What you should do: Search the entries below. Return every line that has "nuovo" in it.

____ Materials provided

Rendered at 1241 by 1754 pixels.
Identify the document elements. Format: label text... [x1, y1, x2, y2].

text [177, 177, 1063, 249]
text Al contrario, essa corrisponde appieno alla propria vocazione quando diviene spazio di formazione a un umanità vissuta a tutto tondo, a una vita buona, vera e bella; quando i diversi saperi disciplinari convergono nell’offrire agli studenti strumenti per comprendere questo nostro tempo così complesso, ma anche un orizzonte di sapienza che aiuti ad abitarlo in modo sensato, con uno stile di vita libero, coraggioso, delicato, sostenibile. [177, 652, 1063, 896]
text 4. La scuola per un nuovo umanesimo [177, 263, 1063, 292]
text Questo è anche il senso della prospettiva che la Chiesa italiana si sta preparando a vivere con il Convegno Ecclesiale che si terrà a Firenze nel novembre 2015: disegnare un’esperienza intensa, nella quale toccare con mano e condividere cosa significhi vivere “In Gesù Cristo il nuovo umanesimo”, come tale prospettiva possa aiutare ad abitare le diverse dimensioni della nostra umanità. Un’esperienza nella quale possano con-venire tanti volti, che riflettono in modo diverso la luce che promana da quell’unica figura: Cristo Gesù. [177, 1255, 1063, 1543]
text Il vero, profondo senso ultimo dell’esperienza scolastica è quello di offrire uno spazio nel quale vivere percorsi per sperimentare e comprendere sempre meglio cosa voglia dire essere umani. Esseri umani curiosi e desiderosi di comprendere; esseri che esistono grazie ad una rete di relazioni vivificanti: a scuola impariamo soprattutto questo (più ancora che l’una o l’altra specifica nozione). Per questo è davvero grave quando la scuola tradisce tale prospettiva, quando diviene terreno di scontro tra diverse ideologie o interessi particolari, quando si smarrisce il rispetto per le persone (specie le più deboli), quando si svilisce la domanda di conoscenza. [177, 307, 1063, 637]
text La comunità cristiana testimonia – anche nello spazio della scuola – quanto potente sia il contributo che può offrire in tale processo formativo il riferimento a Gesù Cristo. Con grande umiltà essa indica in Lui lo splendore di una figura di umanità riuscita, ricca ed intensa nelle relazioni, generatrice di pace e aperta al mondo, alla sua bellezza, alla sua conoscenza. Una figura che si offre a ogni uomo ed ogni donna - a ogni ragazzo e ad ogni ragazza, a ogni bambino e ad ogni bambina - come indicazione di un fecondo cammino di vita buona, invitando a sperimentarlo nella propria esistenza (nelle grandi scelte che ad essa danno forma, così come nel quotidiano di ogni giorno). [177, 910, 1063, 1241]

________

Result:
text 4. La scuola per un nuovo umanesimo [177, 263, 1063, 292]
text Questo è anche il senso della prospettiva che la Chiesa italiana si sta preparando a vivere con il Convegno Ecclesiale che si terrà a Firenze nel novembre 2015: disegnare un’esperienza intensa, nella quale toccare con mano e condividere cosa significhi vivere “In Gesù Cristo il nuovo umanesimo”, come tale prospettiva possa aiutare ad abitare le diverse dimensioni della nostra umanità. Un’esperienza nella quale possano con-venire tanti volti, che riflettono in modo diverso la luce che promana da quell’unica figura: Cristo Gesù. [177, 1255, 1063, 1543]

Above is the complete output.